About this task: In the records below, give everything from the line containing "5. **Week 9: App Store Submission**" down to the line containing "await user confirmation.", both lines included, as a numbered list with blank lines omitted.

Records for the exercise:
+--
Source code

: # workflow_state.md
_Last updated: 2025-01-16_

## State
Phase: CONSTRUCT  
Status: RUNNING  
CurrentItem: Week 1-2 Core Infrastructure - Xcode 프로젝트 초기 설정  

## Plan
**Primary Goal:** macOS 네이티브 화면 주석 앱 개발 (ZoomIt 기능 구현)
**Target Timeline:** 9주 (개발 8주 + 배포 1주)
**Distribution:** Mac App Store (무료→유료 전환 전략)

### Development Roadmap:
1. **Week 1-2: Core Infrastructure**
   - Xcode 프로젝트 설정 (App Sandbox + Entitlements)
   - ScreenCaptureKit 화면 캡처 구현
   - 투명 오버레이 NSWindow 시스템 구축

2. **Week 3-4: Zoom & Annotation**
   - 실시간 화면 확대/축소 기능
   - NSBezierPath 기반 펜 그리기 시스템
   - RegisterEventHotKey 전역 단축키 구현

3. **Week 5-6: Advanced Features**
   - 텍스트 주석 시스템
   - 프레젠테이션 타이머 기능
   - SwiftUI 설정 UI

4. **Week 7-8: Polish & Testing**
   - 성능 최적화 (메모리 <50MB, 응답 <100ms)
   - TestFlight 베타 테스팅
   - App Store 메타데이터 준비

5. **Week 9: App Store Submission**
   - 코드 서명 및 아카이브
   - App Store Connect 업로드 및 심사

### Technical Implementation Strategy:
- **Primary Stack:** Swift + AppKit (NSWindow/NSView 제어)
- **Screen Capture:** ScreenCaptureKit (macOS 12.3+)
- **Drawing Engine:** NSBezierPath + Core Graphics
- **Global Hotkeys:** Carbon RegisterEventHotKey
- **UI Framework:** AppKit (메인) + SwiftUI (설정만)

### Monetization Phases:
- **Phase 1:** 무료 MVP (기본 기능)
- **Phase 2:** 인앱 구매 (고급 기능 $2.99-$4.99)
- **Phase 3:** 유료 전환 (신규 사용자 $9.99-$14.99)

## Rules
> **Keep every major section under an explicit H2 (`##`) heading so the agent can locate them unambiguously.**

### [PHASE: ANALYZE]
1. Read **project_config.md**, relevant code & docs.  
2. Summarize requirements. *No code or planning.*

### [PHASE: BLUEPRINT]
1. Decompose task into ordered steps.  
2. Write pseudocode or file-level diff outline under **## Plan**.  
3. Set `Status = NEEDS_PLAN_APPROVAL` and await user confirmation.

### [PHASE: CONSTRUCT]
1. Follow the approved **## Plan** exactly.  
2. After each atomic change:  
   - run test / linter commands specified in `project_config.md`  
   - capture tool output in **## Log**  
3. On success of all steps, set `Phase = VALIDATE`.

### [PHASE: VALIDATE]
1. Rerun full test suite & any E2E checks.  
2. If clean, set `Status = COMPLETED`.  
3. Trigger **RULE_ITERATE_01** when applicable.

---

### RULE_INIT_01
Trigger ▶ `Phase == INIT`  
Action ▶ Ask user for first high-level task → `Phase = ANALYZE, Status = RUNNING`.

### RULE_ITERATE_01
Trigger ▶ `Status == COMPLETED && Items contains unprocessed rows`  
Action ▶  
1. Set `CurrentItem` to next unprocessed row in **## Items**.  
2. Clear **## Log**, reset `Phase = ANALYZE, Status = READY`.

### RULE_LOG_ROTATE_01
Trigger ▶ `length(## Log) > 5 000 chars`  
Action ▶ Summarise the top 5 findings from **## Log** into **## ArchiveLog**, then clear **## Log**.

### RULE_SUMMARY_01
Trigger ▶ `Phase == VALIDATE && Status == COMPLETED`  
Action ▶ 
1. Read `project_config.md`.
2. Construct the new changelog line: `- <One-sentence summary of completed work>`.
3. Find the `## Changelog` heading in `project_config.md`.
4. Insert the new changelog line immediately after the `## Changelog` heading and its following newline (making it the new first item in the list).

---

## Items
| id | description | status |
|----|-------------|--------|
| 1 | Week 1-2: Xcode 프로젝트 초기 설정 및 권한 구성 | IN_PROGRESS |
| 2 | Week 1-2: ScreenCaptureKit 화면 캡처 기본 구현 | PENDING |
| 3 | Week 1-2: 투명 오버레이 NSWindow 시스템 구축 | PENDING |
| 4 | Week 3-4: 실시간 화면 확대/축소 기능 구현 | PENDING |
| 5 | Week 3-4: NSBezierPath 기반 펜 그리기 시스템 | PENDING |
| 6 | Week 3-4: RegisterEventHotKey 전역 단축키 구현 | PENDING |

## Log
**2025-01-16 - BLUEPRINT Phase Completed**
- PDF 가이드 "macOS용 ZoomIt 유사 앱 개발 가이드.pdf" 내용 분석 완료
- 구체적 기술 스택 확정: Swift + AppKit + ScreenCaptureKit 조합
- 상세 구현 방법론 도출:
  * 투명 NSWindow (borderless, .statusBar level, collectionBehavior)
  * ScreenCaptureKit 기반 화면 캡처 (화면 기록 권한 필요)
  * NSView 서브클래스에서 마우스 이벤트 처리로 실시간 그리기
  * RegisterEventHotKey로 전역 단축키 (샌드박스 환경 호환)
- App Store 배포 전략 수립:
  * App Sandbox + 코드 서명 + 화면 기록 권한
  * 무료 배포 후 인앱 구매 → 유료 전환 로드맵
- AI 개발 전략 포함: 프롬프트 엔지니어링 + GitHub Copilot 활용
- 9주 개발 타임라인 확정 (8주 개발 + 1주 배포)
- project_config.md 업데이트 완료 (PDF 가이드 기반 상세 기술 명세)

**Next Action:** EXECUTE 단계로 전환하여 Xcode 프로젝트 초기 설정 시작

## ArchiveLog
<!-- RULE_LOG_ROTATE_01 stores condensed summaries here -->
+--
Solution for this problem:
1. 5. **Week 9: App Store Submission**
2.    - 코드 서명 및 아카이브
3.    - App Store Connect 업로드 및 심사
4. ### Technical Implementation Strategy:
5. - **Primary Stack:** Swift + AppKit (NSWindow/NSView 제어)
6. - **Screen Capture:** ScreenCaptureKit (macOS 12.3+)
7. - **Drawing Engine:** NSBezierPath + Core Graphics
8. - **Global Hotkeys:** Carbon RegisterEventHotKey
9. - **UI Framework:** AppKit (메인) + SwiftUI (설정만)
10. ### Monetization Phases:
11. - **Phase 1:** 무료 MVP (기본 기능)
12. - **Phase 2:** 인앱 구매 (고급 기능 $2.99-$4.99)
13. - **Phase 3:** 유료 전환 (신규 사용자 $9.99-$14.99)
14. ## Rules
15. > **Keep every major section under an explicit H2 (`##`) heading so the agent can locate them unambiguously.**
16. ### [PHASE: ANALYZE]
17. 1. Read **project_config.md**, relevant code & docs.  
18. 2. Summarize requirements. *No code or planning.*
19. ### [PHASE: BLUEPRINT]
20. 1. Decompose task into ordered steps.  
21. 2. Write pseudocode or file-level diff outline under **## Plan**.  
22. 3. Set `Status = NEEDS_PLAN_APPROVAL` and await user confirmation.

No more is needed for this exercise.